• **Data excerpts**:
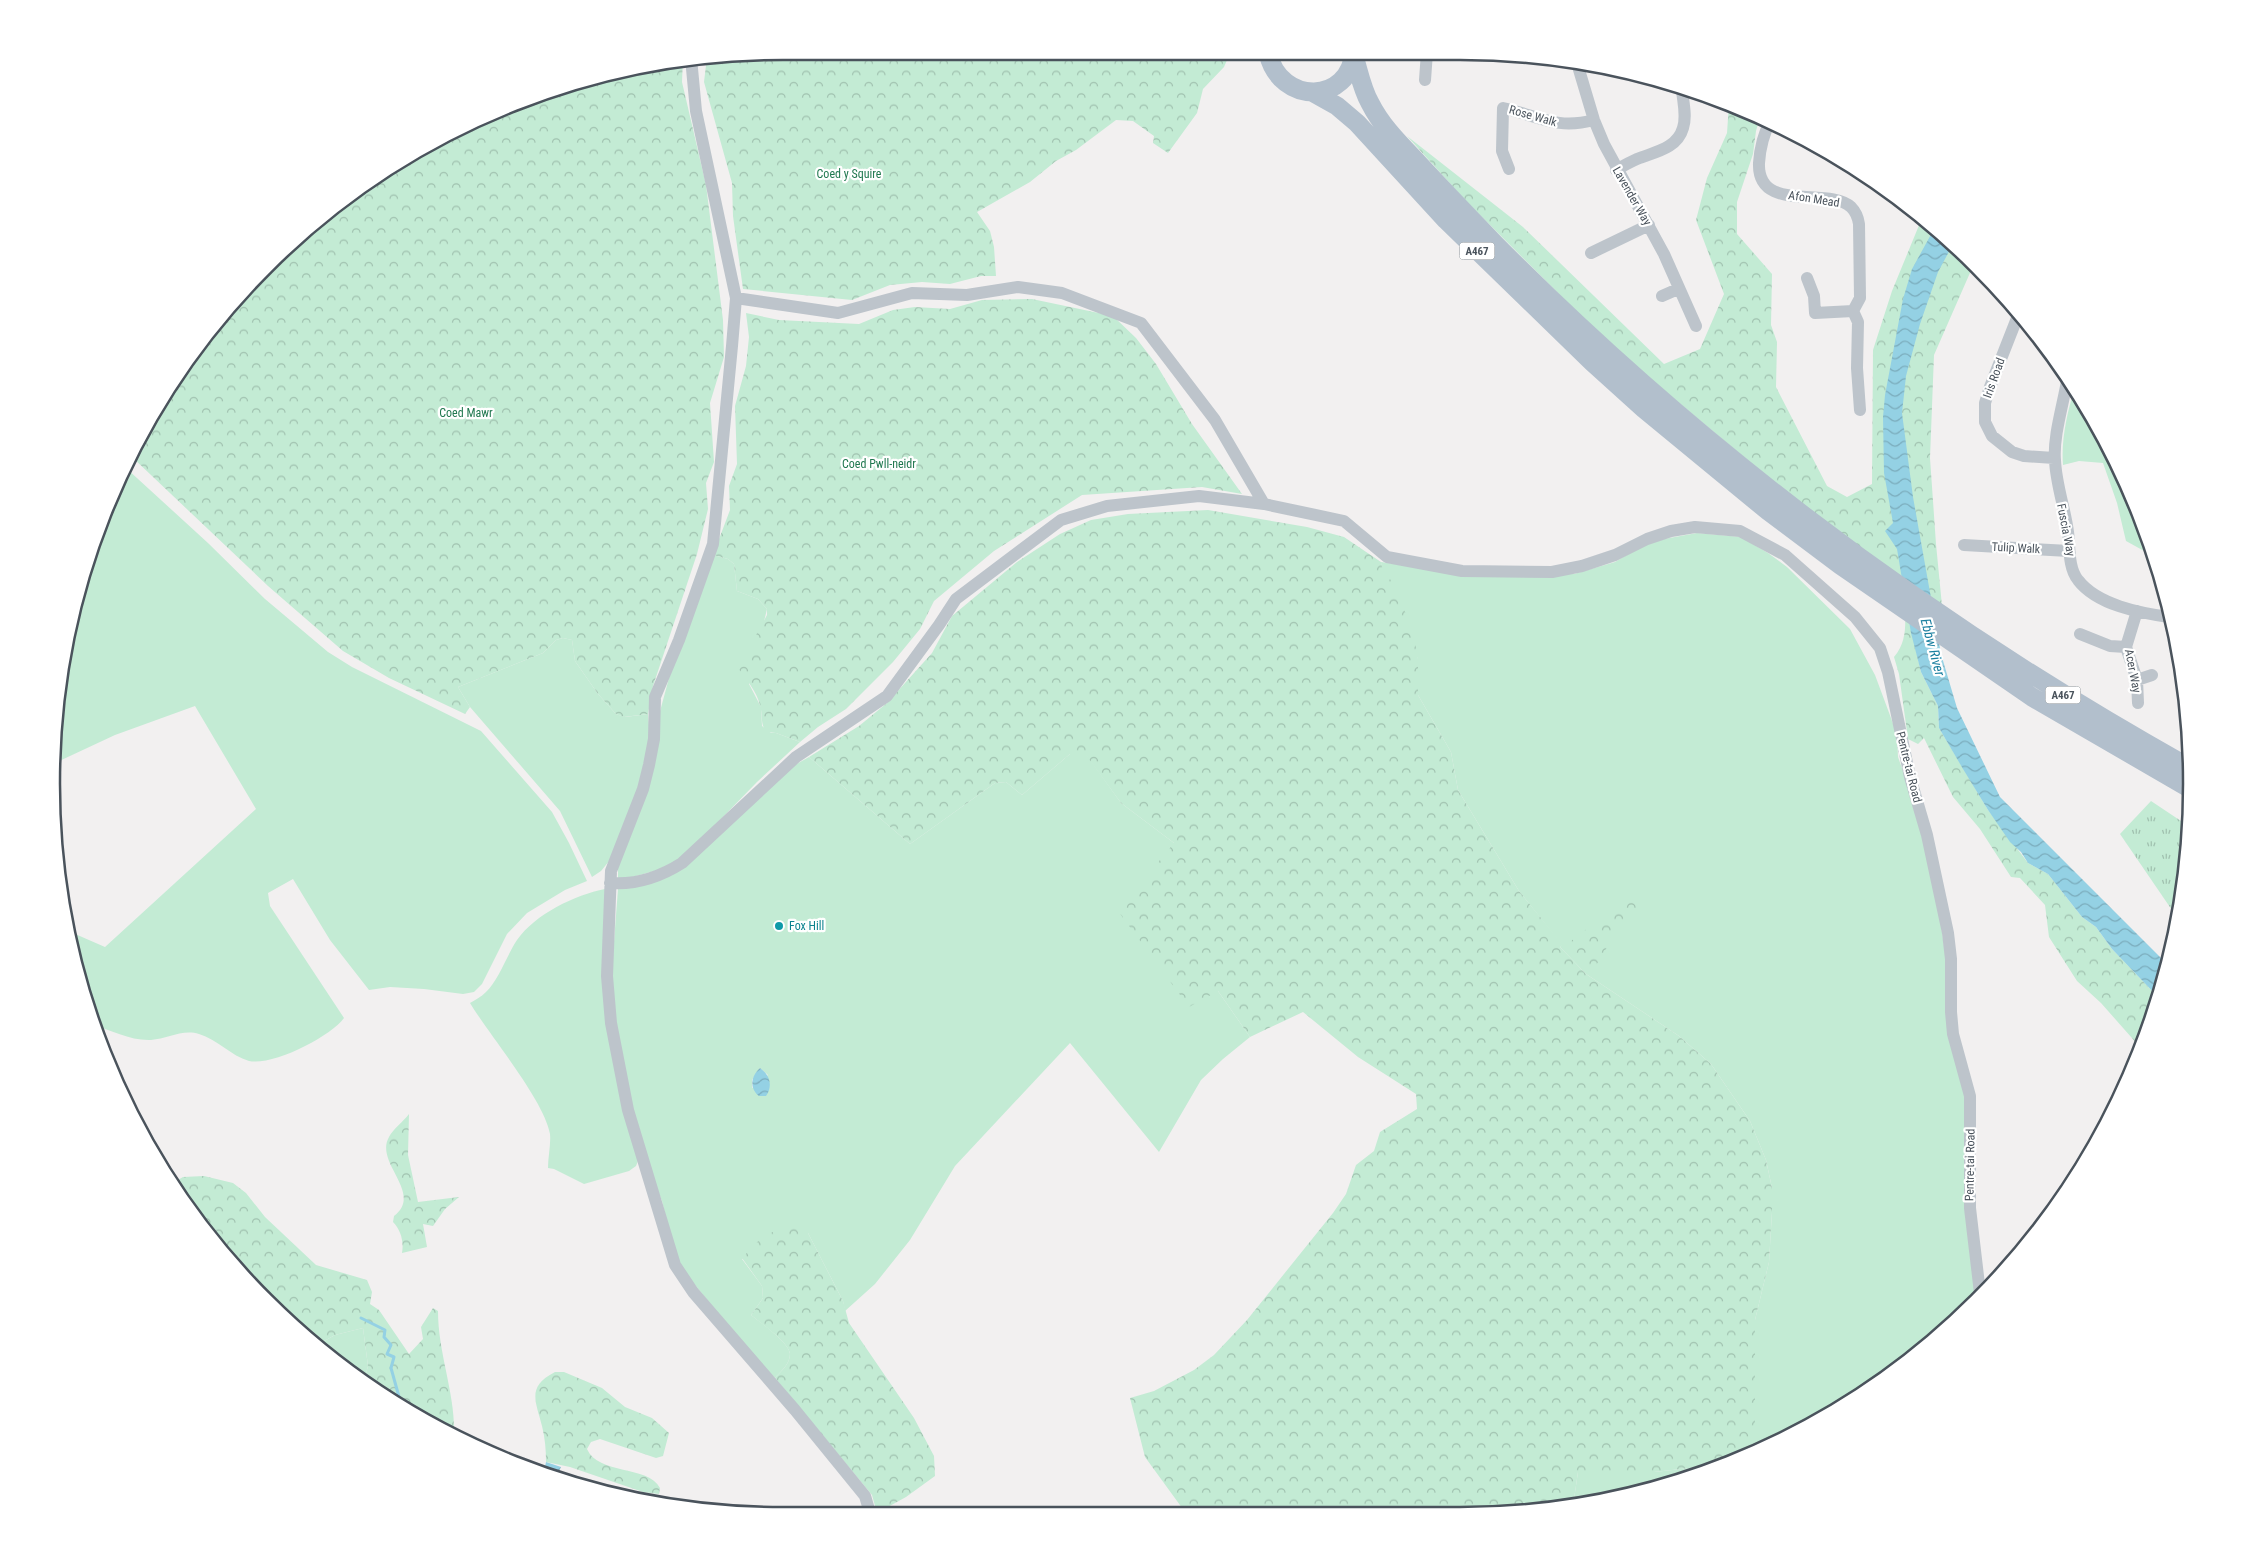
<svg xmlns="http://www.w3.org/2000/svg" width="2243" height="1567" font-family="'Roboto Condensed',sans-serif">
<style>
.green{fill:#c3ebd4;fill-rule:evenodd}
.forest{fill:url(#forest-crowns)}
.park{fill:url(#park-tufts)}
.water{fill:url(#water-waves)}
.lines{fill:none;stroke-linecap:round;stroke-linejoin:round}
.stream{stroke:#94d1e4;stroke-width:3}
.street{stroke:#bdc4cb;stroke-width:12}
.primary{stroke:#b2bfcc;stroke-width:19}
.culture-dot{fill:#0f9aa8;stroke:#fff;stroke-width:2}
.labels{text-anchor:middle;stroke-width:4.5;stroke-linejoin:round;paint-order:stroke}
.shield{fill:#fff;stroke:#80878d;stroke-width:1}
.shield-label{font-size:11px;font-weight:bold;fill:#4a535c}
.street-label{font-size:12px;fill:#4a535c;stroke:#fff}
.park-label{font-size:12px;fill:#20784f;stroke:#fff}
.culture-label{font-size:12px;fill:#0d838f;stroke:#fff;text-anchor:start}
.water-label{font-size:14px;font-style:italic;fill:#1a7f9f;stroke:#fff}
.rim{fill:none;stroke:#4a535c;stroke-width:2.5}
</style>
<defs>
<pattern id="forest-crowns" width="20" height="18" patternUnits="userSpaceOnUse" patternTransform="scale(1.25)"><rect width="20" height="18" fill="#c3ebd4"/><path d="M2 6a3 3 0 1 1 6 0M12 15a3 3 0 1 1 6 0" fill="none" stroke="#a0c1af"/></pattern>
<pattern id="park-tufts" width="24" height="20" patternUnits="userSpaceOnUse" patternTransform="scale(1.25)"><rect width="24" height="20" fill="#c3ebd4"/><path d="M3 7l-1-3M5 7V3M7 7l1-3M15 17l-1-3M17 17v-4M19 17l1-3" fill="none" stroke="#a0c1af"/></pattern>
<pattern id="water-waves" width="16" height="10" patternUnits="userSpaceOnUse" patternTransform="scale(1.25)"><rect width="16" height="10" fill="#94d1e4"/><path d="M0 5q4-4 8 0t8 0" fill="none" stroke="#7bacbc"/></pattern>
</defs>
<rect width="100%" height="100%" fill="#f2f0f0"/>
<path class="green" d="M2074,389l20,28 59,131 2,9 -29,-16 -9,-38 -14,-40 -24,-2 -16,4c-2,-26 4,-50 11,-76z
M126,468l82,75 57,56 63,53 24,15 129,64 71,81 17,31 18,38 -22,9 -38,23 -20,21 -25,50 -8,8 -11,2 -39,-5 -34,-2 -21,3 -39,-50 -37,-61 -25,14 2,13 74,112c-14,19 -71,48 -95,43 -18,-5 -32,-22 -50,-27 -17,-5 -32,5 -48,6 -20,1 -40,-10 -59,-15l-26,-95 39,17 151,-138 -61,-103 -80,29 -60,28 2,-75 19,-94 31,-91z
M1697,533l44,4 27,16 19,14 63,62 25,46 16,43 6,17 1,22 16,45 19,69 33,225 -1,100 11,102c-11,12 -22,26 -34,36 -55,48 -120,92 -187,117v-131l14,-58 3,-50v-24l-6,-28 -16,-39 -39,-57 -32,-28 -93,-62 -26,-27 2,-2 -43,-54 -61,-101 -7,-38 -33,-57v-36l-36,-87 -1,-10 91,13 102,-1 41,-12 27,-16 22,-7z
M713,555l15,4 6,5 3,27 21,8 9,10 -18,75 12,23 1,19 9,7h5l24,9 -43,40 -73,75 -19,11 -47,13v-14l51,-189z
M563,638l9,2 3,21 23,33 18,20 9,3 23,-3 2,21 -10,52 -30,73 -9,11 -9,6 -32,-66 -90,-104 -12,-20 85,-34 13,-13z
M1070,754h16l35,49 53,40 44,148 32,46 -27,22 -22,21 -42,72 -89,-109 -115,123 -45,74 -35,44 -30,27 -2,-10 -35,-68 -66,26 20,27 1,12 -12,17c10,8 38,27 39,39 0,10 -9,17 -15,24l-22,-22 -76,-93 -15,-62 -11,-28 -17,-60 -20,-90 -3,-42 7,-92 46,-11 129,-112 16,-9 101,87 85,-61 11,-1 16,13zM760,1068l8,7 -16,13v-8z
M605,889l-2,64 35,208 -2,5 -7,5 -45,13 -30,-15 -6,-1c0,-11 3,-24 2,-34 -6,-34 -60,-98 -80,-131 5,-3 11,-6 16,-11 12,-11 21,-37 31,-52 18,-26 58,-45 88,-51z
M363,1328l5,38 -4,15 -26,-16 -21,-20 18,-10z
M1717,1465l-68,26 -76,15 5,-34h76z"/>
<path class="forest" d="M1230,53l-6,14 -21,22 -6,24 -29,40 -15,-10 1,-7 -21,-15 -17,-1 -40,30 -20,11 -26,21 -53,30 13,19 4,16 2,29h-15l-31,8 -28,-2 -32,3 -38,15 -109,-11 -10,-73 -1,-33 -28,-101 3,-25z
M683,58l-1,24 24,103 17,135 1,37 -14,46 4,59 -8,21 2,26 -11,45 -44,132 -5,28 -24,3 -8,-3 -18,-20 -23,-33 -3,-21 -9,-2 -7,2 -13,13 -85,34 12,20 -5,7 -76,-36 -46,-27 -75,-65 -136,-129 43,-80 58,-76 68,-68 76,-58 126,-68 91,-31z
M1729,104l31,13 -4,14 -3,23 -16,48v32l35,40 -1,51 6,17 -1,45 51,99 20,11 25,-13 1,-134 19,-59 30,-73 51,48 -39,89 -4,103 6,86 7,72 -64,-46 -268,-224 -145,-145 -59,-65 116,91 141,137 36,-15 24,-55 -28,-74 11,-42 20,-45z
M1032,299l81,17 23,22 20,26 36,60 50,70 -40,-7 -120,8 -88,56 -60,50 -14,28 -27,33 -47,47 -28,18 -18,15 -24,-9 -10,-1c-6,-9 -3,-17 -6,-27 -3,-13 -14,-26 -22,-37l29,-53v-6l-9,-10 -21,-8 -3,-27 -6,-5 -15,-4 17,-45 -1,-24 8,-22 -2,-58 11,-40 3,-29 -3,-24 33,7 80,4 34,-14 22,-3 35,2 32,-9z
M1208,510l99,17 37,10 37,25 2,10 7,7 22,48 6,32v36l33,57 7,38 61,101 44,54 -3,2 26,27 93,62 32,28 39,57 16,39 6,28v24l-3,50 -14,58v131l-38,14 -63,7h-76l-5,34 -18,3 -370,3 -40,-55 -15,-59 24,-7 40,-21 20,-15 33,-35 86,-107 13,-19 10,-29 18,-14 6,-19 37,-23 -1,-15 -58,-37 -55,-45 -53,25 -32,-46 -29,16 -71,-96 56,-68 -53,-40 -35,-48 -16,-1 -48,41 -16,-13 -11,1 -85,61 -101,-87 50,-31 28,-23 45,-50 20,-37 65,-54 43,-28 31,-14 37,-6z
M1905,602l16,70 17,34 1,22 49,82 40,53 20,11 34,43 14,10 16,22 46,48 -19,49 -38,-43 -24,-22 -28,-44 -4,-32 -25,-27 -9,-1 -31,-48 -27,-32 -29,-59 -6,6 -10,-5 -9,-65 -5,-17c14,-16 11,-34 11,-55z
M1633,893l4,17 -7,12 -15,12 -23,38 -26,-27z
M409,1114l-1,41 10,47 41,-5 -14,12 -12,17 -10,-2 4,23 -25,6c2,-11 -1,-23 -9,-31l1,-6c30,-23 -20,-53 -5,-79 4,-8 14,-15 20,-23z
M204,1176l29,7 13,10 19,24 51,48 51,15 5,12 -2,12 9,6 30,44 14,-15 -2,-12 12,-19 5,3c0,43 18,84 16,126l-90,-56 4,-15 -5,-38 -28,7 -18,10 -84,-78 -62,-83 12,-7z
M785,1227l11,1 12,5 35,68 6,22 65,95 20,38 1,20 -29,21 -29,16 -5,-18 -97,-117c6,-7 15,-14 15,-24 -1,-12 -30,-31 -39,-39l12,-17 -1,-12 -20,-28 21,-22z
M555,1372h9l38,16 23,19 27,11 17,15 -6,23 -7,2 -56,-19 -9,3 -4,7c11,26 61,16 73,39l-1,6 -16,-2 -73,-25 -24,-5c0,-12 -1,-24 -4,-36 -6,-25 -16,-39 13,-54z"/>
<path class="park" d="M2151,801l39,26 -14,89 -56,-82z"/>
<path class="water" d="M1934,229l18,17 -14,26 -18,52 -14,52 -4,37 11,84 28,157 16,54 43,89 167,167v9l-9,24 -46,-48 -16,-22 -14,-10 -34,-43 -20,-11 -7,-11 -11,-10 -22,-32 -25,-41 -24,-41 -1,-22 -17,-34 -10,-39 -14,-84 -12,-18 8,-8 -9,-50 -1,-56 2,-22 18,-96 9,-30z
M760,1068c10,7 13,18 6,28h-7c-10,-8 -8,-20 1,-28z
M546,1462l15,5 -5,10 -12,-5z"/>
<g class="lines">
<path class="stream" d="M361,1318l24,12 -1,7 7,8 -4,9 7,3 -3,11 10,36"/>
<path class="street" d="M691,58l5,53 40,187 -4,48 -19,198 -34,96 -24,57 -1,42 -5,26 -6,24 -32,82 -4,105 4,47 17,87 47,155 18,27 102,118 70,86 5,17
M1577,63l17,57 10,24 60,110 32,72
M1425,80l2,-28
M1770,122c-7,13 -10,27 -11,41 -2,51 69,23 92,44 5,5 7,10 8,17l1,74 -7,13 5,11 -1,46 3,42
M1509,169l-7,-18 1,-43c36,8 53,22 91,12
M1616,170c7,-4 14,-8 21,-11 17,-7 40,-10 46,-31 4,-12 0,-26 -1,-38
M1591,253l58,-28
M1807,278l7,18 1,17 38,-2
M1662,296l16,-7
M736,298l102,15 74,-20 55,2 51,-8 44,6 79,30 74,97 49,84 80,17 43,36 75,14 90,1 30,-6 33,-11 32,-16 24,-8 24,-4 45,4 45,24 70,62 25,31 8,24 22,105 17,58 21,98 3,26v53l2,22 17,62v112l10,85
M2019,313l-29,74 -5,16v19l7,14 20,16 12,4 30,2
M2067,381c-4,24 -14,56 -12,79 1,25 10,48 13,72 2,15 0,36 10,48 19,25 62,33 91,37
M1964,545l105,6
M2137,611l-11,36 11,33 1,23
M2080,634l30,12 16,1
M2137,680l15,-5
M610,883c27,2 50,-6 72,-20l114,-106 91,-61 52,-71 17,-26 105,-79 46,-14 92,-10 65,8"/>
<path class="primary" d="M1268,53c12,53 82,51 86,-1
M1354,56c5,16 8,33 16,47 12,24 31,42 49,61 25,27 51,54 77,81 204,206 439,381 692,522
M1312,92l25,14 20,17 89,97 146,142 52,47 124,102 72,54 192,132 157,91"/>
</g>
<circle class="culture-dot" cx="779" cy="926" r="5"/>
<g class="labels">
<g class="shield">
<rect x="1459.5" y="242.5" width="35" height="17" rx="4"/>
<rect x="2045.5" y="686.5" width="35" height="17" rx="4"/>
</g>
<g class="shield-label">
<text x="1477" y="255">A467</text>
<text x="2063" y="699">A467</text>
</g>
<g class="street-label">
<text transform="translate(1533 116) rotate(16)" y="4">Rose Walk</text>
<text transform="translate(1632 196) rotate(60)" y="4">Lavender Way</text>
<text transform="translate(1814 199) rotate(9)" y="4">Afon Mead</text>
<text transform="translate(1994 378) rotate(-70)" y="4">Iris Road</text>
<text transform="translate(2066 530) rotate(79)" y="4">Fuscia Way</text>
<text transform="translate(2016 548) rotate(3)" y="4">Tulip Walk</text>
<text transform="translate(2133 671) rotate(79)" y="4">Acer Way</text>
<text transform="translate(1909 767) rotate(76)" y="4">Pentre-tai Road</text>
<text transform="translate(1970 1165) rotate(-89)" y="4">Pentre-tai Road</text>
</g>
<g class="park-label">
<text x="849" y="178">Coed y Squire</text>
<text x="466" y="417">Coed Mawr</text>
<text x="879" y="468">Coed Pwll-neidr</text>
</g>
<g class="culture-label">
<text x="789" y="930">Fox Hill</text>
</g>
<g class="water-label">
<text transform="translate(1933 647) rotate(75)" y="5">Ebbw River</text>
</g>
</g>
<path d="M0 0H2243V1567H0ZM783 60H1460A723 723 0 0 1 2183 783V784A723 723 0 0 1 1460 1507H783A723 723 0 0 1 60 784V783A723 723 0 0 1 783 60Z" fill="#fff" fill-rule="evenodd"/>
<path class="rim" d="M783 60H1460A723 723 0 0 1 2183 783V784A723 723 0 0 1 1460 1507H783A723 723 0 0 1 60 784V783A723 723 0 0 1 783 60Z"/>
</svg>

• **Work item**: Everything from the line with "M363,1328l5,38 -4,15 -26,-16 -21,-20 18,-10z" through the line with "M555,1372h9l38,16 23,19 27,11" in the listing above must be retyped exactly, with nothing added.

• **Result of the task**:
M363,1328l5,38 -4,15 -26,-16 -21,-20 18,-10z
M1717,1465l-68,26 -76,15 5,-34h76z"/>
<path class="forest" d="M1230,53l-6,14 -21,22 -6,24 -29,40 -15,-10 1,-7 -21,-15 -17,-1 -40,30 -20,11 -26,21 -53,30 13,19 4,16 2,29h-15l-31,8 -28,-2 -32,3 -38,15 -109,-11 -10,-73 -1,-33 -28,-101 3,-25z
M683,58l-1,24 24,103 17,135 1,37 -14,46 4,59 -8,21 2,26 -11,45 -44,132 -5,28 -24,3 -8,-3 -18,-20 -23,-33 -3,-21 -9,-2 -7,2 -13,13 -85,34 12,20 -5,7 -76,-36 -46,-27 -75,-65 -136,-129 43,-80 58,-76 68,-68 76,-58 126,-68 91,-31z
M1729,104l31,13 -4,14 -3,23 -16,48v32l35,40 -1,51 6,17 -1,45 51,99 20,11 25,-13 1,-134 19,-59 30,-73 51,48 -39,89 -4,103 6,86 7,72 -64,-46 -268,-224 -145,-145 -59,-65 116,91 141,137 36,-15 24,-55 -28,-74 11,-42 20,-45z
M1032,299l81,17 23,22 20,26 36,60 50,70 -40,-7 -120,8 -88,56 -60,50 -14,28 -27,33 -47,47 -28,18 -18,15 -24,-9 -10,-1c-6,-9 -3,-17 -6,-27 -3,-13 -14,-26 -22,-37l29,-53v-6l-9,-10 -21,-8 -3,-27 -6,-5 -15,-4 17,-45 -1,-24 8,-22 -2,-58 11,-40 3,-29 -3,-24 33,7 80,4 34,-14 22,-3 35,2 32,-9z
M1208,510l99,17 37,10 37,25 2,10 7,7 22,48 6,32v36l33,57 7,38 61,101 44,54 -3,2 26,27 93,62 32,28 39,57 16,39 6,28v24l-3,50 -14,58v131l-38,14 -63,7h-76l-5,34 -18,3 -370,3 -40,-55 -15,-59 24,-7 40,-21 20,-15 33,-35 86,-107 13,-19 10,-29 18,-14 6,-19 37,-23 -1,-15 -58,-37 -55,-45 -53,25 -32,-46 -29,16 -71,-96 56,-68 -53,-40 -35,-48 -16,-1 -48,41 -16,-13 -11,1 -85,61 -101,-87 50,-31 28,-23 45,-50 20,-37 65,-54 43,-28 31,-14 37,-6z
M1905,602l16,70 17,34 1,22 49,82 40,53 20,11 34,43 14,10 16,22 46,48 -19,49 -38,-43 -24,-22 -28,-44 -4,-32 -25,-27 -9,-1 -31,-48 -27,-32 -29,-59 -6,6 -10,-5 -9,-65 -5,-17c14,-16 11,-34 11,-55z
M1633,893l4,17 -7,12 -15,12 -23,38 -26,-27z
M409,1114l-1,41 10,47 41,-5 -14,12 -12,17 -10,-2 4,23 -25,6c2,-11 -1,-23 -9,-31l1,-6c30,-23 -20,-53 -5,-79 4,-8 14,-15 20,-23z
M204,1176l29,7 13,10 19,24 51,48 51,15 5,12 -2,12 9,6 30,44 14,-15 -2,-12 12,-19 5,3c0,43 18,84 16,126l-90,-56 4,-15 -5,-38 -28,7 -18,10 -84,-78 -62,-83 12,-7z
M785,1227l11,1 12,5 35,68 6,22 65,95 20,38 1,20 -29,21 -29,16 -5,-18 -97,-117c6,-7 15,-14 15,-24 -1,-12 -30,-31 -39,-39l12,-17 -1,-12 -20,-28 21,-22z
M555,1372h9l38,16 23,19 27,11 17,15 -6,23 -7,2 -56,-19 -9,3 -4,7c11,26 61,16 73,39l-1,6 -16,-2 -73,-25 -24,-5c0,-12 -1,-24 -4,-36 -6,-25 -16,-39 13,-54z"/>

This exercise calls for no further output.